Second, God wanted the tribal inheritance lines to continue, at least while the Mosaic Covenant was in effect. He cared about this enough that He created the institution of Levirate marriage (Deut. 25:5-6), in which a childless widow could marry her deceased husband's brother in order to produce offspring to continue the family line. This was despite the normal prohibition of marrying a brother's wife (Lev.18:16), so it shows how important the issue of tribal inheritance was. Under these circumstance, when a wife was barren, it was completely acceptable (and legal) for a man to take another wife in order to provide offspring. There are multiple Biblical examples of this.
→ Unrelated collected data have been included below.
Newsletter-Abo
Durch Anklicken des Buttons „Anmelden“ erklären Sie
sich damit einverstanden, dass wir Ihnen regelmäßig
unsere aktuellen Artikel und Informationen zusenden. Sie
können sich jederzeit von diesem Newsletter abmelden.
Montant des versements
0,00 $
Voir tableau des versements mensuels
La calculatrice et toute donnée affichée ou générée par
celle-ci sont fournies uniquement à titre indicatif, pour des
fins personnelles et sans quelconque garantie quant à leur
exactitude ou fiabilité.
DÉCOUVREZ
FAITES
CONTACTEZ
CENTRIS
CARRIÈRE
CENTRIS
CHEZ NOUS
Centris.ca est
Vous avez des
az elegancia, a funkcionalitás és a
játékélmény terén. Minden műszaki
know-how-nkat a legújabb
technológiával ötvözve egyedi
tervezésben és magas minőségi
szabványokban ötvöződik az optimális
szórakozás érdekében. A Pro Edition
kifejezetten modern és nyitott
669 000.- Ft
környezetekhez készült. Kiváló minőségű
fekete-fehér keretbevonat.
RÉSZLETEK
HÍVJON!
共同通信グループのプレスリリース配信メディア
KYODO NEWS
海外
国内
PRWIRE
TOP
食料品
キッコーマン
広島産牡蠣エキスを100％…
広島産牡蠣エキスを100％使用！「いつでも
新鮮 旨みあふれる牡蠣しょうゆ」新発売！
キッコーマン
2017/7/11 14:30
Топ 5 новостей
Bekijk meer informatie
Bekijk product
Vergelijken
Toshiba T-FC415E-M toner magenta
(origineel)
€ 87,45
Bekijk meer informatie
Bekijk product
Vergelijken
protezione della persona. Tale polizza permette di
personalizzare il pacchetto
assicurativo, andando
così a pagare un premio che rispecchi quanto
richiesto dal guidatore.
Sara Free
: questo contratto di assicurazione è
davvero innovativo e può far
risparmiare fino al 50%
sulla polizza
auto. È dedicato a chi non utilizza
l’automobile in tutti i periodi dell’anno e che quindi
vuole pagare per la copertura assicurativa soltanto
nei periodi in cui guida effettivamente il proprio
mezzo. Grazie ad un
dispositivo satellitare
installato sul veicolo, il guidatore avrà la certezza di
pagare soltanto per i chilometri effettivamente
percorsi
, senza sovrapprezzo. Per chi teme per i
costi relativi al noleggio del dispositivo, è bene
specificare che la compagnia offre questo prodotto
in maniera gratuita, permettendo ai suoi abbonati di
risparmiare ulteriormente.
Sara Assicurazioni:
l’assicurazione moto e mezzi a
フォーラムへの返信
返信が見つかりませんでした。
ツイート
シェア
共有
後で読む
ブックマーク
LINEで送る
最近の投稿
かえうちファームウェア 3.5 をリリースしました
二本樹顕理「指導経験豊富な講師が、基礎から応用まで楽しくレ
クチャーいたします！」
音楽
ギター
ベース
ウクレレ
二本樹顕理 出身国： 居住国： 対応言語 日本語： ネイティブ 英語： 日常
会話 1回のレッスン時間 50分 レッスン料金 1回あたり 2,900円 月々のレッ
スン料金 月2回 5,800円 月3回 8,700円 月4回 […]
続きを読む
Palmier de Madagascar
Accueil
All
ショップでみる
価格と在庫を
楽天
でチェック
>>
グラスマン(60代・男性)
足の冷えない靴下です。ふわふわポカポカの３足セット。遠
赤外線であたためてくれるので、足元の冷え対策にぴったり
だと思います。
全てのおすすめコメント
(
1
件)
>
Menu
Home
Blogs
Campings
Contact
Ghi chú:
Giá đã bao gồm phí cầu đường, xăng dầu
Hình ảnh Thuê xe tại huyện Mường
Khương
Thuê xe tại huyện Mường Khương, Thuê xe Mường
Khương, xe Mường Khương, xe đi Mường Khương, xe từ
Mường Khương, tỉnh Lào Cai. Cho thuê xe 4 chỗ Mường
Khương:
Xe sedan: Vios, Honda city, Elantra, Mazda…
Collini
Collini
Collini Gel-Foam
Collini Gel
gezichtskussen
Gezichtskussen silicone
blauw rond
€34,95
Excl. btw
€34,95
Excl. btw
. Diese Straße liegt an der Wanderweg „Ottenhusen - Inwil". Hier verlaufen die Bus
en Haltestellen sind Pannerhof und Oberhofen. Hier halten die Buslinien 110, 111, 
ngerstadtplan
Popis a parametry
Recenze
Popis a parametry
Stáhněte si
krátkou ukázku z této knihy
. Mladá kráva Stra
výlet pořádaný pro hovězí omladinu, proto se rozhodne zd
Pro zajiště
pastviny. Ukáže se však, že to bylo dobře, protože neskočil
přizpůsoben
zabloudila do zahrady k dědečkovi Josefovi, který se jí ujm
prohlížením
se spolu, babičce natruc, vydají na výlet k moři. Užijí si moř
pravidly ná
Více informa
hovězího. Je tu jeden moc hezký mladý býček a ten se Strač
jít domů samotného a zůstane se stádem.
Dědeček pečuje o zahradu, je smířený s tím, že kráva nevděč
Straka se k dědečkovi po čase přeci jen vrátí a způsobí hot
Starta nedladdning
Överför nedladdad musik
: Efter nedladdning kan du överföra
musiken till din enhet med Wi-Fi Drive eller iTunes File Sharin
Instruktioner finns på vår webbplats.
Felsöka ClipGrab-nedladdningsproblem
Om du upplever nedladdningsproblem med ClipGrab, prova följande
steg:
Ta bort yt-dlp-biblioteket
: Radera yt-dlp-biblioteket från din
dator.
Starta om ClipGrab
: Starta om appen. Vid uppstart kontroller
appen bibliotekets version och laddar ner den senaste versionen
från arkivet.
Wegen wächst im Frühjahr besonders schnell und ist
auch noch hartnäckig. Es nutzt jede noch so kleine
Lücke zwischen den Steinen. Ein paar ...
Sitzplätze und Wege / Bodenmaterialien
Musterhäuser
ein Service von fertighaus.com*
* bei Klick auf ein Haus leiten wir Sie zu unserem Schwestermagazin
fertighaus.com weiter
In no way was polygyny considered an "optimal" marriage arrangement, even in the Old Covenant. It was simply an acceptable (legal) response to sub-optimal circumstances (death in warfare and barrenness). We can speculate as to why Jesus closed off polygyny as an option: in the New Covenant, warfare will not be a norm, and tribal inheritance tied to the land is now irrelevant. Barrenness can be solved by adoption. Thus, we are back to the optimum: one man and one woman.
There must be factions among you... (1 Cor. 11:19)
If Jesus' prohibition of polygyny is the correct interpretation of Matt. 19:9 (and I believe it is), then it brings a major implication: polygyny must be punished by the civil government in the same way as adultery. Even if you think that the civil penalty for adultery (Lev. 20:10) has been abolished — I do not — then you still probably believe that unrepentant adultery is grounds for excommunication. Therefore polygyny must also be grounds for excommunication.
There are Christians who believe that polygyny is allowable under the New Covenant. I'm not talking about Mormons, who are followers of a false prophet; they are not Christians. I'm also not talking about Christians who use divorce to engage in "serial polygyny" (although there are lots of those around). I'm talking about Christians like Martin Luther:
Martin Luther personally thought polygyny was a bad idea, but he had no Biblical argument against it. I am not going to deny the label "Christian" to someone who honestly believes (like Martin Luther did) that polygyny is still OK. I disagree, but it is a genuinely debatable point. I would not even separate from a Christian brother who still supported polygyny verbally, but did not practice it. But if a Christian brother decided to practice polygyny, I would have to separate from him. If the act of polygyny becomes equivalent to adultery (as Jesus said in Matt. 19:9) then polygyny is both a crime and an excommunicable offense. It cannot be merely a "conscience issue," like observance of food laws, or feast days.
Therefore, differing interpretations can lead to separation, on issues which have civil government implications. A Christian community can either be "pro-polygyny" or "anti-polygyny" when it comes to law. This doesn't mean that one Christian community can impose its law by force on everyone else (the way that Christians imposed their anti-polygyny law on Mormons in 1878; see Reynolds v. United States). That is not what Jesus intended: Matt. 20:25. But we should draw a civil government boundary line between us. This difference in interpretation leads, logically, to two different governments (two different jurisdictions). God will eventually show which "faction" is genuinely following His will (1 Cor. 11:19).